By Elizabeth Berg

Random House, 237 pp. $24.95

It seems appropriate that Laura Bartone, the protagonist in Elizabeth Berg's 13th novel, should be a quilter: someone who pieces together a whole out of fabric that might otherwise have been discarded. Berg constructs "The Art of Mending" in much the same way. She uses snapshots from an album, keenly observed recollections and fragments of conversation to form a pattern that is fully perceptible to the characters and the reader only when it is completed, a pattern they need to perceive their history in a new light. Books, like quilts -- like families -- have their stories to tell about love, conflict and loss, and the ways the present is shaped by the past.

Laura's memory of the past is jolted when she joins her siblings, Steve and Caroline, for the annual reunion at their parents' Minnesota home. Although they are there to enjoy the State Fair, Caroline uses the opportunity to reveal that she was abused by their mother. Laura and Steve have no memory of this. Moreover, their sister is known for "her theatrics, her fragility, her deliberate forays into melancholy, her complicated secrecy," casting doubt upon her accusations. An unexpected death and Caroline's persistence force them to confront the truths that indifference, impatience and denial have obscured.

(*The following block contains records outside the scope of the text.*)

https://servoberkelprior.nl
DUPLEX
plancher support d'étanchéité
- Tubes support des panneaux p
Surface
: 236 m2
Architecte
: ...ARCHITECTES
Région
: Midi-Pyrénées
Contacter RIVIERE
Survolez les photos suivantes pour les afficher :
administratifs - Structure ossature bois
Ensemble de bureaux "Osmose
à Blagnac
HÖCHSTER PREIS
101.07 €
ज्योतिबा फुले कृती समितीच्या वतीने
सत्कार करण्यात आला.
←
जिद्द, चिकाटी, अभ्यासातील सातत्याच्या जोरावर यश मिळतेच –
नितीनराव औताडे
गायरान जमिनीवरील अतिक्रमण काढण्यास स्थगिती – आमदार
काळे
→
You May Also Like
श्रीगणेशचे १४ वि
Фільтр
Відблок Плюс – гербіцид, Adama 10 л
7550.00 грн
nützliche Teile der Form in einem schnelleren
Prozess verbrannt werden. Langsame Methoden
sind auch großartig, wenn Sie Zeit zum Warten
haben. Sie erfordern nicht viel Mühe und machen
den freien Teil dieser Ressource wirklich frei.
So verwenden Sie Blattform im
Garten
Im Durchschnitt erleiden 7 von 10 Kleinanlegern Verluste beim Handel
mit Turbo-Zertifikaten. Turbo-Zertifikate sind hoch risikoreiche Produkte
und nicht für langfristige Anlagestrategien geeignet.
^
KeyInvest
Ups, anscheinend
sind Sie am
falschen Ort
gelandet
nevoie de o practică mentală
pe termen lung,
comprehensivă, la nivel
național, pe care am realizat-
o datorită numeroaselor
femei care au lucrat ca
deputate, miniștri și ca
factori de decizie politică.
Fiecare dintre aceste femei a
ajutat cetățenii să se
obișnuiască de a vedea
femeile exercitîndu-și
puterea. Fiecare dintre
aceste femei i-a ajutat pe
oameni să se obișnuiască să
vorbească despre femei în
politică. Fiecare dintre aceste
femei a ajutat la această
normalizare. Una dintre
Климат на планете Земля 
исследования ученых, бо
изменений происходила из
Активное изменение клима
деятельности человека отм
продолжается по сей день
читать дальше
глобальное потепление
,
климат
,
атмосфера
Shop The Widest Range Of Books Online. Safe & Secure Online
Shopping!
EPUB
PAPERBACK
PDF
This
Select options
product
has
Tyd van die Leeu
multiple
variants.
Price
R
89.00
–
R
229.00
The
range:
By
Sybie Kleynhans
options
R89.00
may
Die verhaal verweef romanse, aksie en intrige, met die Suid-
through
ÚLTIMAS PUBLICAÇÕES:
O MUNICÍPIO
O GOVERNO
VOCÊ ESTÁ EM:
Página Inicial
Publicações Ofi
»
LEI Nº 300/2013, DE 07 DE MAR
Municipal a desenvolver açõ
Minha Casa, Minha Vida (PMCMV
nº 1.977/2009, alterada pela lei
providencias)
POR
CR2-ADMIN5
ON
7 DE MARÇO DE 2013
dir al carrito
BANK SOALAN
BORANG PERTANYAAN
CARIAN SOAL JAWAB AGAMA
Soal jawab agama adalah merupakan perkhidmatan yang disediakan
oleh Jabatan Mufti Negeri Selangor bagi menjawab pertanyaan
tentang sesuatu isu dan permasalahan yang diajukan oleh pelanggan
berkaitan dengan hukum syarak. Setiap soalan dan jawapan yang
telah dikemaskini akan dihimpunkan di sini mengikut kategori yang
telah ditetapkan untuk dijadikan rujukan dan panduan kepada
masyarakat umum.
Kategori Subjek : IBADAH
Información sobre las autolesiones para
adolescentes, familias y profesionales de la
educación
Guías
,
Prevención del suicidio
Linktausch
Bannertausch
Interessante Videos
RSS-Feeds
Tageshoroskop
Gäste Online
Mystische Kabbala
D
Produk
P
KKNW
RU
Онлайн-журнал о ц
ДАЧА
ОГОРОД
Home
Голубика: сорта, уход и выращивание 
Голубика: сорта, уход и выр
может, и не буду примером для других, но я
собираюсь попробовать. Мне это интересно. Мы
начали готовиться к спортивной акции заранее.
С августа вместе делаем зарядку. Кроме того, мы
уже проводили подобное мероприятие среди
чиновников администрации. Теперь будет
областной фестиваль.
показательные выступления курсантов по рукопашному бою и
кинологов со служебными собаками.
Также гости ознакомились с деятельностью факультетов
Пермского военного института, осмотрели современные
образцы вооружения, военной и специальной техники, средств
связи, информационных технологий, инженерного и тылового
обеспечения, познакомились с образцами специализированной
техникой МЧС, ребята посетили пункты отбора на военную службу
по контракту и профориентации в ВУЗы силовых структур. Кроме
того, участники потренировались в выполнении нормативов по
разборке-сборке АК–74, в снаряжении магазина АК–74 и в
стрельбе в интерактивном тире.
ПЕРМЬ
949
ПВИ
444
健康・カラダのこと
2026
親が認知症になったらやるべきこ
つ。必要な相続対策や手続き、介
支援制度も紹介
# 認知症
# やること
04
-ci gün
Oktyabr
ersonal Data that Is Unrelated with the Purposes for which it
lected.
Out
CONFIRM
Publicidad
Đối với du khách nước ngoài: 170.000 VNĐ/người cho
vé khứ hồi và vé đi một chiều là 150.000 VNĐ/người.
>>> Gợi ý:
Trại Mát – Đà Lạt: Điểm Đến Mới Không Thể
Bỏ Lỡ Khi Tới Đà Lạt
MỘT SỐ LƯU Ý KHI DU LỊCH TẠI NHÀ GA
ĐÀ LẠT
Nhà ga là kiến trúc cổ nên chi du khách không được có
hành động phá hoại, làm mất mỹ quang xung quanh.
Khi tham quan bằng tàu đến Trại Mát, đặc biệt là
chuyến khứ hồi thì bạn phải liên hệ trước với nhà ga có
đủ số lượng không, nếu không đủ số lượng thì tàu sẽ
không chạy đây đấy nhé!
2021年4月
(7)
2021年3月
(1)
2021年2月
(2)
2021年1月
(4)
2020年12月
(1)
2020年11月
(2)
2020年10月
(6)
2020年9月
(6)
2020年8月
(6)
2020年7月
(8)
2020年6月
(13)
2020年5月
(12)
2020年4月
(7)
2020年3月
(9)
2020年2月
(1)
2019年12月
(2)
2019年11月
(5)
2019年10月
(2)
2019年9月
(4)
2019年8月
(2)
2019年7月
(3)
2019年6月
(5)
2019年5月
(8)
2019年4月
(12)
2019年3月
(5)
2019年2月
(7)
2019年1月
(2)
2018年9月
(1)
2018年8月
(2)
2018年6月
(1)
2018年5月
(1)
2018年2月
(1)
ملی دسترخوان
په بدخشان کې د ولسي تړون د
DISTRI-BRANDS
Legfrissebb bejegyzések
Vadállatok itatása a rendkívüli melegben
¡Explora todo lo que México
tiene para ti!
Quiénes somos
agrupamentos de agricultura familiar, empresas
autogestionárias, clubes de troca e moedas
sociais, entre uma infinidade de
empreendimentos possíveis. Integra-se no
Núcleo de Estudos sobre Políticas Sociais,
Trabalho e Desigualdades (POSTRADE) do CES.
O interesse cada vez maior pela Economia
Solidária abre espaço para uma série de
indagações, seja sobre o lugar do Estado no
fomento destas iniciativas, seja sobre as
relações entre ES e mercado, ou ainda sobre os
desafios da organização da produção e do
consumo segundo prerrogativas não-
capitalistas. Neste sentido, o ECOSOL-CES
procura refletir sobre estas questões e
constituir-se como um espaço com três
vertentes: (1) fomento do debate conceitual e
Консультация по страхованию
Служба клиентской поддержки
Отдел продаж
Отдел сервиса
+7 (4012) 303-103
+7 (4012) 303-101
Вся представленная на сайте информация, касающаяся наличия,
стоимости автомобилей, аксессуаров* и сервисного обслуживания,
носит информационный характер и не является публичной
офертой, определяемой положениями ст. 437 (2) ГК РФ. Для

Families have secrets; this comes as no surprise, but it is intriguing that one childhood should differ so markedly from the others. Berg highlights the discrepancy by capturing the sisters' memories, in particular, in remarkably sensuous and vivid detail. Laura, for example, recalls "a time I lay on my belly next to the stream that used to be half a block away from our house. It was a hot morning in July; I had just turned 10, and I'd wanted to go somewhere to be alone and consider my oldness -- two digits! I remember the algae swaying seductively in the greenish water, the quick thrill of a school of minnows swimming past, the grit of dirt against the exposed strip of skin at the top of my yellow pedal pushers. I remember the onion-scented smell of the long grass there, and the way it imprinted a pattern of itself against your skin after you lay in it." Next to Laura's images of a pleasant and protected youth, Caroline's memories of psychological violence, cold neglect and frightening rage are all the more chilling: "One time, when I was about 7, she came into my room and I was lying on the bed, naked -- I wanted to see how it felt to have all my skin against that silky coverlet I used to have. And she yanked me off the bed and shoved me up against the wall and said, 'Shame on you! Shame on you!' And shook me so hard I thought my neck would snap."

Even Laura admits, "There had been a thickness in the atmosphere at our house, a vague and ongoing sense of something amiss. It was the kind of thing you didn't particularly notice until you were away from it." More disturbing is the gradual recollection of her and Steve's own small cruelties toward Caroline. Looking at a photo of a Christmas tree, Laura realizes that the ornaments Caroline made are not in sight. "I told her to put them there because the tree was stationed in front of a window, and I said if she put them on the back, everyone would see her things first. Everyone outside. Years later, I told someone this, and we both laughed. It seemed funny then, just a little Father Knows Best type of sibling upsmanship. I see it differently now. Which is to say, I see it."

Caroline, in the process of divorcing and in therapy, is preoccupied not with how her siblings behaved but with validating her own memories of their mother. Laura, happily married to a sweet man who counsels patience and understanding toward everyone, is most concerned with repairing whatever damage has been done. "I think it's good to take the time to fix something rather than throw it away," she declares early in the novel. "It's an antidote to wastefulness and to the need for immediate gratification. You get to see a whole process through, beginning to end, nothing abstract about it. You'll always notice the fabric scar, of course, but there's an art to mending: If you're careful, the repair can actually add to the beauty of the thing, because it is testimony to its worth."

As the novel progresses, secrets are revealed that shed light on the motivations of all the characters. But the confrontation between daughters and mother that finally comes receives short shrift. The ending is surprisingly weak, given the careful development and honest reflections that preceded it. Building the case that systematic, clandestine emotional abuse can damage not only the recipient but also the abuser and the entire family -- which Berg does well -- calls out for a resolution that acknowledges the serious, and presumably long-term adjustments required to heal. Sometimes a hug and a trip to Bloomingdale's shouldn't be enough to satisfy either the victim or the reader. In "The Art of Mending," reconciliation doesn't feel like it's really been earned.